Battle Royale by Koushun Takami seems be one of those books that most people have heard about, but few people have actually read. It’s premise is definitely memorable enough; in the future, Japan is now part of the totalitarian state of the Greater East Asia Republic. As part of a mysterious military program, a random class of junior high students are kidnapped every six months, placed on an isolated island, and forced to kill each other until only one remains. This scenario is definitely chilling, and draws obvious inspiration from one of the more controversial books of the literary canon, Lord of the Flies.
However, while the book isn’t necessary bad, it is a bit of a disappointment.
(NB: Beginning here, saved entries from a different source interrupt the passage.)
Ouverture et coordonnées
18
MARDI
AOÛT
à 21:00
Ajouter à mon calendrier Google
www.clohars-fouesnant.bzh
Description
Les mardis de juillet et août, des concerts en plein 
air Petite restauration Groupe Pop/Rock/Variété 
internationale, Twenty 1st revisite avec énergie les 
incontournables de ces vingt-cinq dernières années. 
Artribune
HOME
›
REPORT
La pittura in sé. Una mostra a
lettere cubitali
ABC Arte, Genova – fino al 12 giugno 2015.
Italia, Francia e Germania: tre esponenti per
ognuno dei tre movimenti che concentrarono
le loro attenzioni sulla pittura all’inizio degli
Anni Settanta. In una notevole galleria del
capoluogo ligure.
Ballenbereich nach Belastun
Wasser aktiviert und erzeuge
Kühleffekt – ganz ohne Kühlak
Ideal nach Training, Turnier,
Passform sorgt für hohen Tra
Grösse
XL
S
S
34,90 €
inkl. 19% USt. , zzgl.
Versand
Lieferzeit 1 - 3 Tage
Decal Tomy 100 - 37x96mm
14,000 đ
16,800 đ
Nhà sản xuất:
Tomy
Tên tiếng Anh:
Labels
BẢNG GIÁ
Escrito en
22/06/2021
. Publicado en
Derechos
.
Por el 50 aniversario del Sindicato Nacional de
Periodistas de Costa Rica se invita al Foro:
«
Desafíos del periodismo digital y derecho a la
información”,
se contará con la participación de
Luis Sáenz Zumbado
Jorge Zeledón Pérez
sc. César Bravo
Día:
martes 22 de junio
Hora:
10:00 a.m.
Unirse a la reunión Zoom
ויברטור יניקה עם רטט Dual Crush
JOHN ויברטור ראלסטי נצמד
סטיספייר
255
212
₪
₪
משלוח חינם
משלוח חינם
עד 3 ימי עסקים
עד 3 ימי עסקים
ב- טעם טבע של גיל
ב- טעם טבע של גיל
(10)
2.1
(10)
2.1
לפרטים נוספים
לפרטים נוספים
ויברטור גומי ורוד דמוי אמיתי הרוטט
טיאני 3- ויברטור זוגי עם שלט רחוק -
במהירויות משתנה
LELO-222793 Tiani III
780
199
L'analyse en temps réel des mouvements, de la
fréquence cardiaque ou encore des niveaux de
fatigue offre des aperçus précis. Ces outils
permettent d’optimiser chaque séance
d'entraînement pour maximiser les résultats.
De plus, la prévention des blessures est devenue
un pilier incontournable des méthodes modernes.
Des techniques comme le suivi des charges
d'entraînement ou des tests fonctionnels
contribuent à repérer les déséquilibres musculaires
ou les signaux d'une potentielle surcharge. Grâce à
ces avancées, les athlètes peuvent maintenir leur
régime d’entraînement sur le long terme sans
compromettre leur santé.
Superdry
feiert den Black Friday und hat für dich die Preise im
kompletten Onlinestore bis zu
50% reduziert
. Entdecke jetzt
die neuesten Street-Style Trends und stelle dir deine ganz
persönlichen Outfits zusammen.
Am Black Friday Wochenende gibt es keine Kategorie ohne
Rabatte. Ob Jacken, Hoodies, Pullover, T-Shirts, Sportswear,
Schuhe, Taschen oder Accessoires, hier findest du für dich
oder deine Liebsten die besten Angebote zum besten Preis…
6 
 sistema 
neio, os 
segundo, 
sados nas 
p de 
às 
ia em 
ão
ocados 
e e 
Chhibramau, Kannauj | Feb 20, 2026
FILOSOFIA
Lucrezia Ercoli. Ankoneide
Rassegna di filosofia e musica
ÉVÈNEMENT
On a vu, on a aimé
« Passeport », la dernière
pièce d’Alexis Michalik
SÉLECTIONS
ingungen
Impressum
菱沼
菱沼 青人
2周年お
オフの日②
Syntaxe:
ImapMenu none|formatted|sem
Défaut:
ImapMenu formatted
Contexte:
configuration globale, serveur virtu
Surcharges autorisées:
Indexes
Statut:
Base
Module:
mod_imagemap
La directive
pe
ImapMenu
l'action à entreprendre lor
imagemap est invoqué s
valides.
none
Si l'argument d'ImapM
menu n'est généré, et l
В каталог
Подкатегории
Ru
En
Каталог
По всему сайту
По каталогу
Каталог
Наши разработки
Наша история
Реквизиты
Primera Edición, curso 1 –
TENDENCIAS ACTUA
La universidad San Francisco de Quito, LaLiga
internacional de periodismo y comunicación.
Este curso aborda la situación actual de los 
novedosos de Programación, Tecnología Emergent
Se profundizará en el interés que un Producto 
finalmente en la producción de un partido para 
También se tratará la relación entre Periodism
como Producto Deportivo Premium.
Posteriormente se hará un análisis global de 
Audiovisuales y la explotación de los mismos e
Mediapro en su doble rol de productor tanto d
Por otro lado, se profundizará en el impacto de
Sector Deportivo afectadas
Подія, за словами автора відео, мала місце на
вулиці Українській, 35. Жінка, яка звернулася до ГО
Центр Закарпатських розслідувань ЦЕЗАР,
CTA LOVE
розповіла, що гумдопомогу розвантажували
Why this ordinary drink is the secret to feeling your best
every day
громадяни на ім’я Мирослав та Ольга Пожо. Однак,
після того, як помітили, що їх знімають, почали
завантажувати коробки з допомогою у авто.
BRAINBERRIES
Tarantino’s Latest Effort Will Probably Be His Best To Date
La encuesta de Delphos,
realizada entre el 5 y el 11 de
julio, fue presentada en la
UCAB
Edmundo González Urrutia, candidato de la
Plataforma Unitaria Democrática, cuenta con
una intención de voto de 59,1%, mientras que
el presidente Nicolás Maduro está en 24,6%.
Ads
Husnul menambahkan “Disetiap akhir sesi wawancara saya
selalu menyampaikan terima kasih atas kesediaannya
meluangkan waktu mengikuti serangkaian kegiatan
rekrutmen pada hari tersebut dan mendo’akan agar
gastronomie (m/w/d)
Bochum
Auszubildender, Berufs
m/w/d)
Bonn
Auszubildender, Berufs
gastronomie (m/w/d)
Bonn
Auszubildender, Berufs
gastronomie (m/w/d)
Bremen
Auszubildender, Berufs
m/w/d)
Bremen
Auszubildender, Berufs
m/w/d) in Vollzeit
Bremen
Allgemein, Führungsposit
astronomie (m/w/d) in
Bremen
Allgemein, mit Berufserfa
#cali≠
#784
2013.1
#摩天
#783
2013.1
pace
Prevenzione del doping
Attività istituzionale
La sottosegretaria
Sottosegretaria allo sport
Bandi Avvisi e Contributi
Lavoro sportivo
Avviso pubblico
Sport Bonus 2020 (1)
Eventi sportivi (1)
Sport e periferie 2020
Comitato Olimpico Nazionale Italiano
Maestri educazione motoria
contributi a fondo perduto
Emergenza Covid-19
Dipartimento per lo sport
Where I was expecting some amount of commentary on politics, the education system or the human condition, I received… a lot of kids killing other kids. The truth is, Battle Royale is definitely not a deep book. It presents no discernible commentary on humanity at all, and the small amount of political critique is shallow at best. Furthermore, Takami misses a great chance to develop his very large cast. An interesting aspect of this book is that it struggles to show the perspective of every student in the program. As a result, even the most minor of characters develop unique identities from the rest of the cast. Unfortunately, this technique isn’t applied well at all. While the characters are definitely distinct, the overwhelming majority of them are also one-dimensional and boring. In fact, we only get to meet most minor characters for a few pages before they are inevitably killed off.
That’s not to say Battle Royale is a bad book. Actually, it’s one of the better thrillers I’ve ever read. The plot is very compelling, and Takami skillfully maintains suspense through the entire book. Each event in this book is well-crafted, and there will definitely be moments that will geniuely surprise and enthrall any reader. In particular, the pacing of this book should be commended. The balance between exposition and action is just enough to captivate a reader while still keeping the plot comphrehensible and the ending can definitely be described with the word “awesome.” If you’re just looking for an exciting page-turner, this book is for you.
Ultimately, the biggest problem with Battle Royale is that it doesn’t live up to its potential. The cool plot and large cast indicate that Battle Royale certainly could be a great novel, but instead it is really only a satisfactory one.
Warning: This book contains explicit gore and other disturbing content.